Lalu Line memegang tangan nya dan membuka tangan Uminoke untuk menatap nya. "Uminoke, jangan bersembunyi lagi, aku tahu kau juga menerima perasaan ini... Bagaimana jika aku mengatakan bahwa aku suka padamu," tatap Line membuat Uminoke meledak ledak berwajah merah.

"A... Aku.... Aku...." dia menjadi gemetar dan gugup.

"Tak apa jika kau tak mau membalas, sejak bertama kali bertemu, aku sudah melihat sikap mu dan aku suka ketika sikap mu mulai, karena sikap mu mengajarkan ku bahwa orang seperti mu, adalah seseorang yang awalnya egois tapi juga menyalahkan diri mu sendiri... Tapi aku tak peduli akan hal itu, kau cantik, manis, rambut yang begitu indah dan kepedulian mu, ketakutan mu, semuanya.... Aku menyukai nya dan aku belum pernah bertemu dengan gadis seperti mu," tatap Line.

"A... Aku bukan siapa siapa?! Aku tak bisa bertarung, aku hanya bisa berteriak, egois dan menyalahkan.... Tak ada yang suka aku....."

"Kau percaya pada apa yang kukatakan?" Line menatap membuat Uminoke terkejut mendengar nya.

"Kau mempercayai ku, aku adalah seorang lelaki yang tak bisa menjaga bahkan nama ku sendiri.... Aku mengerikan, aku membunuh, setiap hari mereka hanya mengatakan seseorang yang harus di buru.... Maafkan aku jika alasan seperti itu membuat mu ragu padaku," kata Line dengan wajah yang menyesal dan kecewa.

Tapi Uminoke yang mendengar itu menjadi memegang pipi Line membuat Line menatap nya.

". . . Kau tidak mengerikan, kau adalah seseorang yang tampan dan berani... Mengungkap kan perasaan mu dengan cara dewasa, aku menyukai nya.... Aku sebenarnya juga suka padamu," kata Uminoke membuat mata Line melebar tak percaya.

"(Kupikir selama ini, tak kan ada orang yang mengatakan itu....)" Line menjadi menundukan wajah membuat Uminoke terkejut. "Kenapa?"

"Maaf, aku hanya.... Maksudku.... Mungkin tak ada yang mengatakan itu sejak aku lari dari kehidupan ku," kata Line.

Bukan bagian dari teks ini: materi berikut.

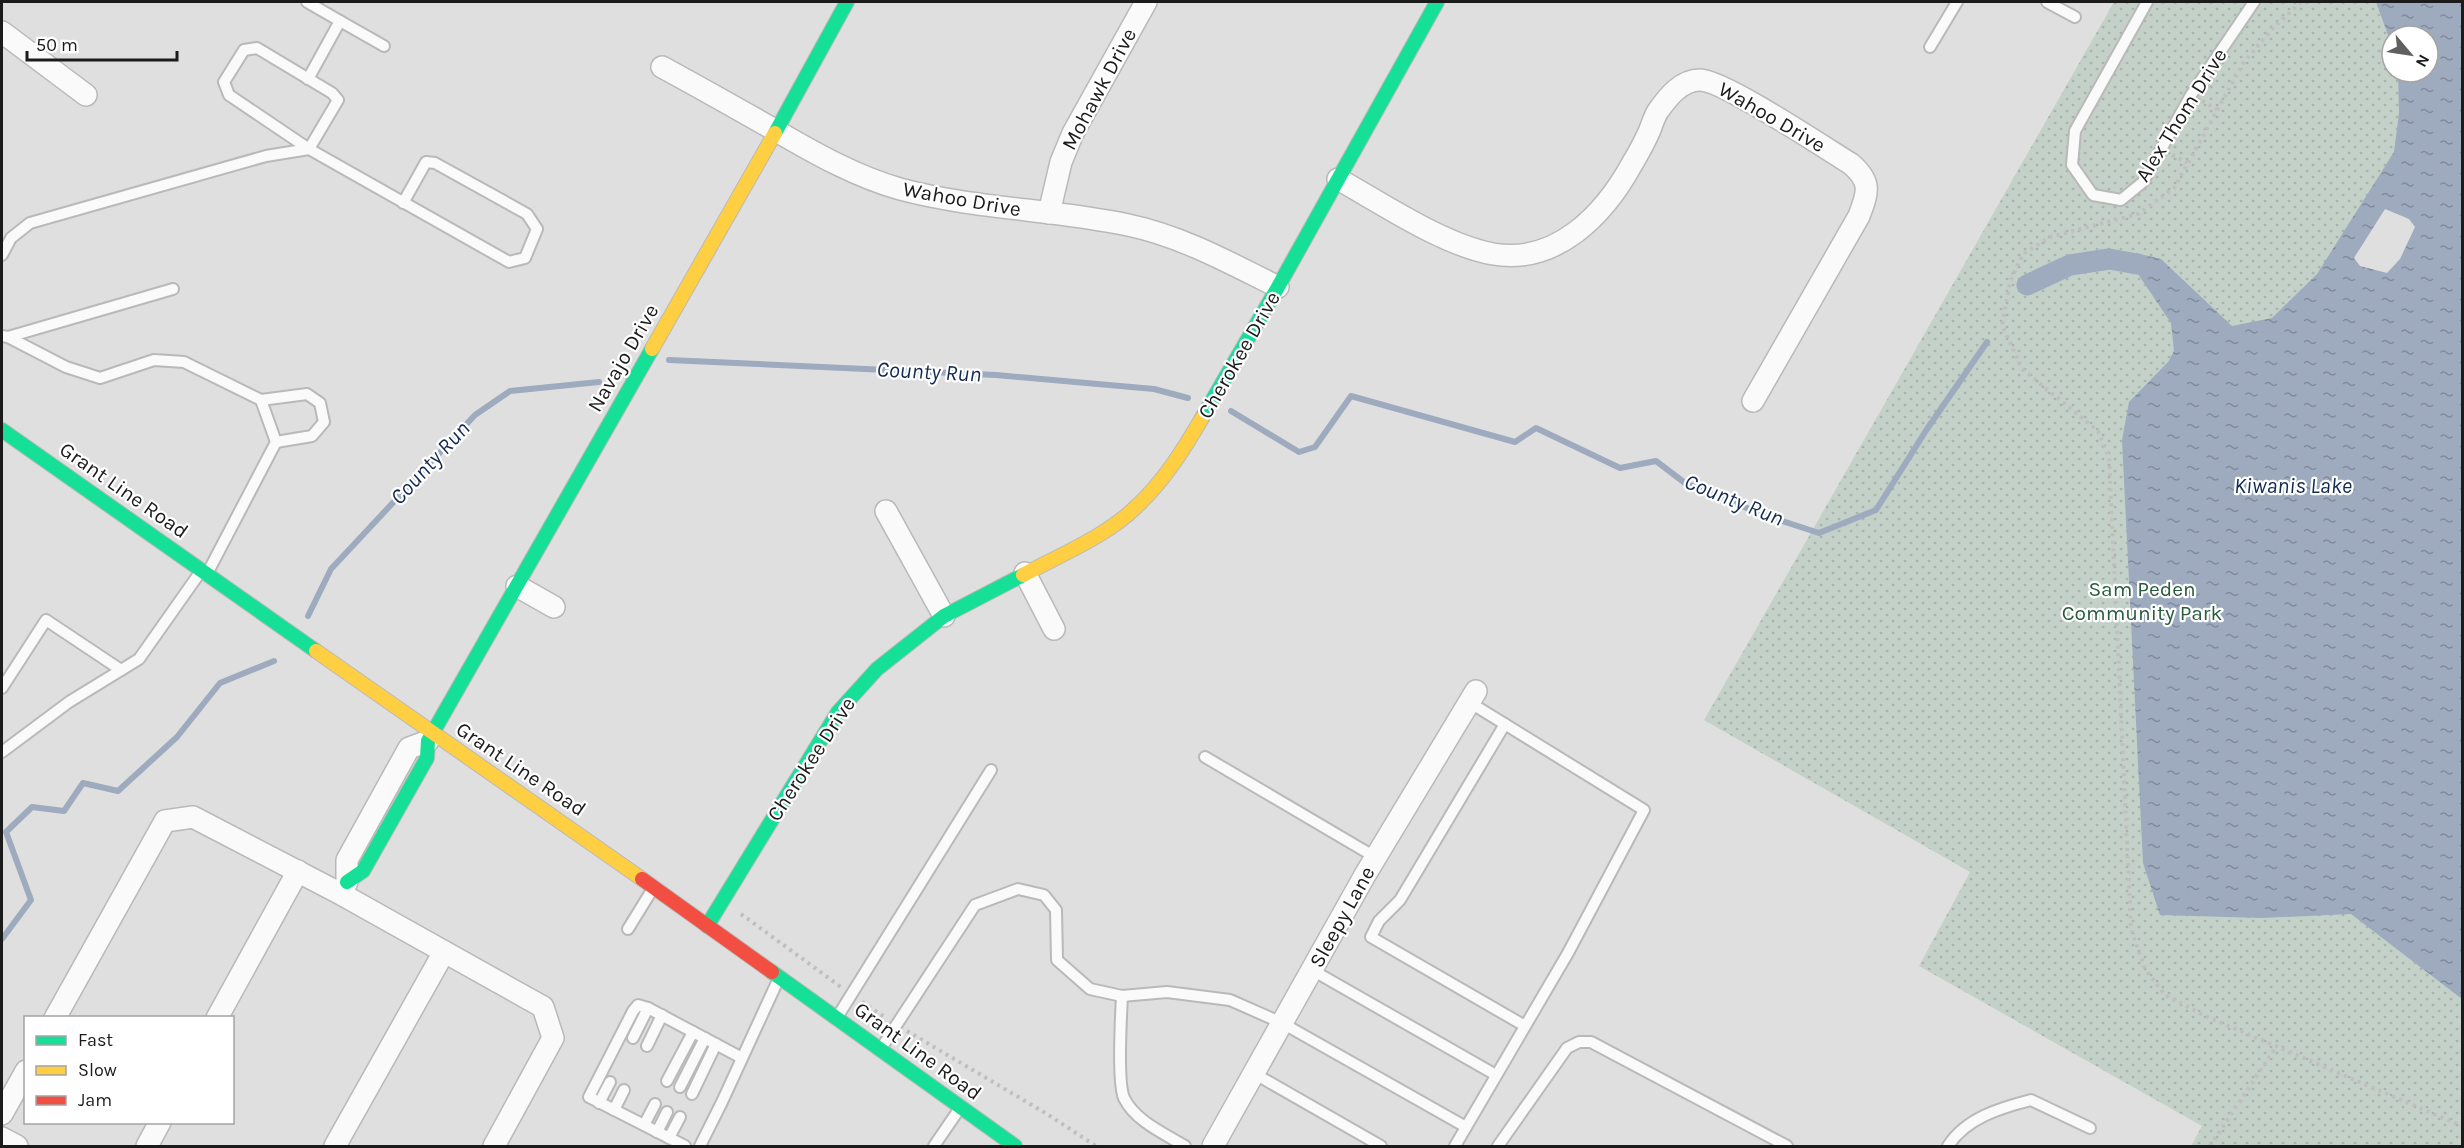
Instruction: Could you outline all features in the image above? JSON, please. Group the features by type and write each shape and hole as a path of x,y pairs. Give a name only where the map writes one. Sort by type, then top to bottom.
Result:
{"street":[{"name":"Navajo Drive","path":"430,738 776,131 847,2"},
{"name":"Mohawk Drive","path":"1049,213 1062,162 1073,133 1146,2"},
{"name":"Cherokee Drive","path":"707,926 838,712 877,669 944,616 1093,538 1137,507 1155,488 1188,442 1278,287 1437,2"},
{"path":"2,32 86,95"},
{"name":"Wahoo Drive","path":"662,67 850,171 899,189 980,206 1083,216 1131,225 1178,240 1219,257 1278,287"},
{"name":"Wahoo Drive","path":"1338,179 1437,233 1475,249 1494,254 1537,253 1576,233 1593,219 1631,166 1650,130 1656,113 1678,88 1701,80 1726,89 1851,164 1862,174 1867,187 1859,216 1753,401"},
{"name":"Grant Line Road","path":"2,430 204,573 430,738 654,888 1015,1146"},
{"path":"886,510 944,616"},
{"path":"1025,573 1054,629"},
{"path":"517,586 554,607"},
{"name":"Sleepy Lane","path":"1220,1144 1282,1023 1375,857 1473,697"},
{"path":"344,888 347,860 409,748 430,738"},
{"path":"56,1016 165,821 193,817 298,871 344,888 444,952 543,1007 554,1038 494,1146"},
{"path":"218,1016 298,871"},
{"path":"335,1146 444,952"},
{"path":"2,1114 24,1075"},
{"path":"147,1146 159,1124"},
{"path":"2,1138 17,1146"}],"lane":[{"path":"307,2 384,46"},
{"path":"1930,47 1957,2"},
{"path":"2047,2 2075,17"},
{"name":"Alex Thom Drive","path":"2147,2 2075,131 2072,165 2093,195 2121,200 2143,182 2191,95 2254,2"},
{"path":"308,79 340,21"},
{"path":"2,255 11,238 30,223 267,156 309,149 338,100 332,93 257,48 251,47 244,50 224,82 229,95 309,149 403,203 509,262 525,258 537,229 527,214 435,163 426,162 403,203"},
{"path":"4,337 173,289"},
{"path":"4,337 66,367 100,378 154,360 184,362 261,400 307,394 320,403 324,422 312,435 276,442"},
{"path":"2,751 69,702 139,659 204,573 276,442 261,400"},
{"path":"2,687 46,620 121,670"},
{"path":"1455,1146 1568,953 1644,810 1505,724 1473,697"},
{"path":"1505,724 1400,900 1379,921 1371,937 1525,1026"},
{"path":"1205,757 1375,857"},
{"path":"836,1018 991,770"},
{"path":"628,929 654,888"},
{"path":"880,1050 975,904 1018,889 1044,895 1056,910 1057,960 1090,989 1122,996 1167,992 1230,1000 1282,1023 1466,1127"},
{"path":"1312,970 1496,1075"},
{"path":"700,1146 779,978"},
{"path":"1122,996 1120,1060 1124,1097 1142,1119 1185,1146"},
{"path":"685,1146 589,1097 633,1011 638,1005 648,1008 742,1058"},
{"path":"633,1038 648,1008"},
{"path":"647,1046 662,1015"},
{"path":"667,1081 693,1032"},
{"path":"680,1087 705,1038"},
{"path":"1498,1146 1567,1047 1579,1042 1591,1042 1787,1146"},
{"path":"692,1094 716,1044"},
{"path":"1255,1074 1381,1146"},
{"path":"599,1103 610,1082"},
{"path":"614,1110 624,1090"},
{"path":"1948,1146 1955,1136 1992,1110 2031,1100 2090,1128"},
{"path":"644,1125 655,1104"},
{"path":"933,1146 961,1107"},
{"path":"657,1132 667,1112"},
{"path":"669,1138 680,1117"}],"path":[{"path":"2301,2 2274,27 2244,62 2174,188 2138,214 2050,237 2022,254 2010,282 2002,325 2022,369 2098,431 2109,457 2131,929 2145,969 2165,994 2201,1014 2463,1126"},
{"path":"736,911 897,1025 1047,1114 1096,1146"},
{"path":"2210,1146 2276,1047"}],"green space":[{"name":"Sam Peden Community Park","path":"2114,2 2462,2 2462,1146 2191,1146 2202,1126 1919,966 1970,872 1704,720"}],"water":[{"name":"Kiwanis Lake","path":"2376,2 2462,2 2462,999 2351,914 2262,918 2160,915 2143,863 2122,440 2129,402 2168,362 2174,351 2171,323 2138,274 2136,253 2161,259 2232,326 2272,318 2317,274 2394,152 2399,113 2398,84 2440,84 2440,24 2384,24"}],"pier":[{"path":"2385,209 2409,219 2415,227 2400,259 2387,273 2360,266 2354,258"}],"waterway":[{"name":"County Run","path":"2027,285 2070,265 2109,259 2137,264"},
{"name":"County Run","path":"1231,411 1299,452 1315,447 1351,396 1515,442 1536,428 1620,468 1656,461 1685,483 1764,515 1819,533 1876,510 1927,429 1987,342"},
{"name":"County Run","path":"669,360 996,375 1154,389 1188,398"},
{"name":"County Run","path":"308,616 331,569 475,415 510,391 599,382"},
{"name":"County Run","path":"2,939 31,900 6,832 32,807 64,811 83,783 118,791 177,737 220,683 274,661"}],"traffic: fast":[{"path":"775,133 847,2"},
{"path":"1202,418 1437,2"},
{"path":"347,882 363,871 427,758 428,741 652,349"},
{"path":"2,430 316,651"},
{"path":"707,926 838,712 877,669 944,616 1023,575"},
{"path":"772,972 1015,1146"}],"traffic: slow":[{"path":"652,349 775,133"},
{"path":"1023,575 1083,544 1125,517 1165,475 1202,418"},
{"path":"316,651 642,879"}],"traffic: jam":[{"path":"642,879 772,972"}]}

Uminoke terdiam, dia lalu tersenyum kecil. "Aku senang aku menjadi yang pertama.... Dan aku benar benar senang jika kamu juga membawaku mengenal dunia... Tak perlu lari dari kehidupan lagi," kata Uminoke. Dia lalu berlutut membuat Line menengadah menatap nya tapi siapa sangka, Uminoke memeluk nya membuat Line terdiam kaku.

"Untuk pertama kali aku ingin mengatakan, berada di dekat mu benar benar sangat hangat... Hati ku menjadi tambah hangat ketika aku bisa merasakan nafasmu, aku menyukai temperatur tubuh mu," kata Uminoke.

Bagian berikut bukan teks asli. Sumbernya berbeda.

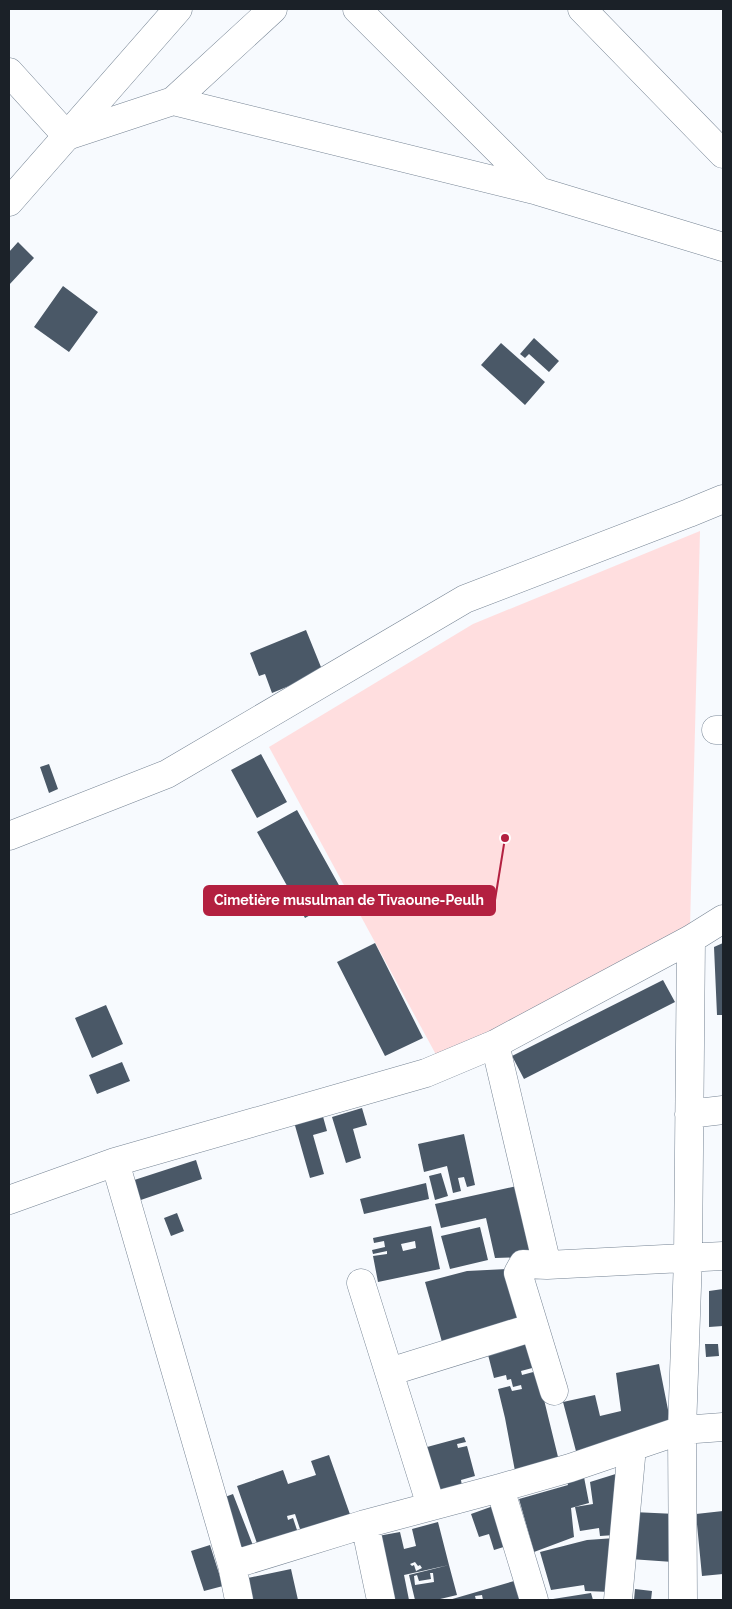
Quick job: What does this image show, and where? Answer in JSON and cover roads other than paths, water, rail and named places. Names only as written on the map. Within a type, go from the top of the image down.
[{"type":"street","points":[[9,202],[178,9]]},
{"type":"street","points":[[67,136],[173,101],[273,9]]},
{"type":"street","points":[[357,9],[538,191]]},
{"type":"street","points":[[582,9],[723,154]]},
{"type":"street","points":[[9,72],[67,136]]},
{"type":"street","points":[[173,101],[538,191],[718,238]]},
{"type":"street","points":[[9,836],[167,774],[465,599],[723,499]]},
{"type":"street","points":[[9,1200],[115,1162],[426,1073],[495,1044],[691,939],[723,919]]},
{"type":"street","points":[[683,1600],[682,1430],[688,1258],[691,939]]},
{"type":"street","points":[[495,1044],[547,1264]]},
{"type":"street","points":[[689,1114],[723,1110]]},
{"type":"street","points":[[115,1162],[232,1565],[239,1600]]},
{"type":"street","points":[[554,1391],[518,1273],[524,1264],[723,1256]]},
{"type":"street","points":[[361,1283],[431,1506]]},
{"type":"street","points":[[389,1372],[534,1327]]},
{"type":"street","points":[[232,1565],[365,1524],[500,1488],[682,1430],[723,1427]]},
{"type":"street","points":[[618,1600],[632,1447]]},
{"type":"street","points":[[500,1488],[534,1600]]},
{"type":"street","points":[[365,1524],[381,1600]]},
{"type":"place","name":"Cimetière musulman de Tivaoune-Peulh","points":[[505,838]]}]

Line menjadi terdiam dan tersenyum senang, dia memeluk Uminoke juga dengan erat.

"Uminoke, aku senang, terima kasih."

Uminoke yang mendengar itu menjadi tambah memeluk erat. "(Ini mungkin adalah suatu kebahagiaan, karena aku bisa dekat dengan Line, aku ingin menjadi dekat dengan nya... Dan sekarang aku berhasil dekat, aku bisa merasakan kehangatan muncul...)" dia lalu menatap Line membuat Line juga menatap nya.

"Line.... Jika kamu ingin bibirku, ajari aku dengan baik," tatap nya.

"Mendekatlah," kata Line, lalu Uminoke mendekat menutup mata seketika dia merasakan ciuman dari Line. Mereka mencium bibir di balkon atas itu, hanya tinggal tunggu waktu mereka akan turun ke lantai bawah karena sudah selesai menjarah.